On Wednesday night (May 6th), I attended an alumni event held by the UMass Boston CS Department in the beautiful five year old Campus Center. It was great to see my professors and former classmates, along with talking with current students about their software engineering projects. Toward the end of the event, there was a talk given by an alumnus named Richard Anderson, the CTO of Symmetric Computing, a company that makes hardware and OS-level software for High Performance Computing (HPC). Their slogan is something along the lines of “Supercomputing for the Masses”. The speaker gave a fairly typical overview of the history of CPU performance, including references to Moore’s Law, hitting the gigahertz wall, and the emergence of multi-core chips, followed by a discussion of parallel programming. He mentioned several times that the company would be making one of their 48 core/350GB systems available to the university for academic use. It was a decent talk, if not extremely exciting. It made me think of concurrent programming, grid/cloud computing, and the cool compute appliances made by Azul Systems. Based on questions asked by myself and others, I was disappointed to discover that although the technical gap between HPC and the rest of the computing world is narrowing, most of the HPC world seems unaware of this. A lot of work has gone into making clusters of commodity hardware work together and coding for these architectures easier (think Google, Map/Reduce, etc.). It would be nice if people in HPC and distributed computing could do a better job of exchanging ideas. Even if typical clusters have to deal with latency issues and the inability to directly access large amounts of memory, that doesn’t explain why someone should code an HPC app in Fortran or C on a Symmetric box instead of in Java on a 432 core/384GB Azul box.
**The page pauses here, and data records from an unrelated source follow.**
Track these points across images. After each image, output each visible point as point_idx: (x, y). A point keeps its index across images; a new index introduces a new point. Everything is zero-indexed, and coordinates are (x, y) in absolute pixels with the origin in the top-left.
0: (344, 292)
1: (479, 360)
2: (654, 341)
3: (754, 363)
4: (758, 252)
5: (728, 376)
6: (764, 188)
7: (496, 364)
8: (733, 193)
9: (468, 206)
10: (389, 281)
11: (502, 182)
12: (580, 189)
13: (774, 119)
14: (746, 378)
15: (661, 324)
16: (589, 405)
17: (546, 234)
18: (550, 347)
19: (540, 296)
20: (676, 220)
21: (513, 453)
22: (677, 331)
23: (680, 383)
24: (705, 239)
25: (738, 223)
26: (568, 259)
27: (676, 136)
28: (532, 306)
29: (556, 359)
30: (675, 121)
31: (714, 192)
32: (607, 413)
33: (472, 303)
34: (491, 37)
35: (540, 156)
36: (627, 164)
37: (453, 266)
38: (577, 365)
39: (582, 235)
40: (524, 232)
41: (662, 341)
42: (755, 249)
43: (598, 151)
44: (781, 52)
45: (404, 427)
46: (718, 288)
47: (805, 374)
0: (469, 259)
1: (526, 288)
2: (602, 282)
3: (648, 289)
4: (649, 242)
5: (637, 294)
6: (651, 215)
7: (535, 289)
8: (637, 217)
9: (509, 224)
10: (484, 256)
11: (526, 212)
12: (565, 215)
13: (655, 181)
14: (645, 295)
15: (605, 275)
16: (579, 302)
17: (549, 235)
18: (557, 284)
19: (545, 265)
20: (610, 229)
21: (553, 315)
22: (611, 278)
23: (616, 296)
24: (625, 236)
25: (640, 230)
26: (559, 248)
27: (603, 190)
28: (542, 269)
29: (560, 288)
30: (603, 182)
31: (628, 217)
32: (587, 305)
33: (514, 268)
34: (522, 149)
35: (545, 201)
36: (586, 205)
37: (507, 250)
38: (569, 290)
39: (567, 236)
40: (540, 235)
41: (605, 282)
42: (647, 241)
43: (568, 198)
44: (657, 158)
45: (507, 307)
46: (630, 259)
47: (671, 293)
I realize that this is a bit of a rant. If any readers can provide counter-arguments or counter-examples, I’d be happy (and reassured) to read and know about them.
Update: I forgot to mention that if you’re doing academic research or teaching a class in clustering/distributed computing, you should check out the fairly new Amazon Web Services in Education program. They provide free credits to educators, researchers, and students. Pretty cool!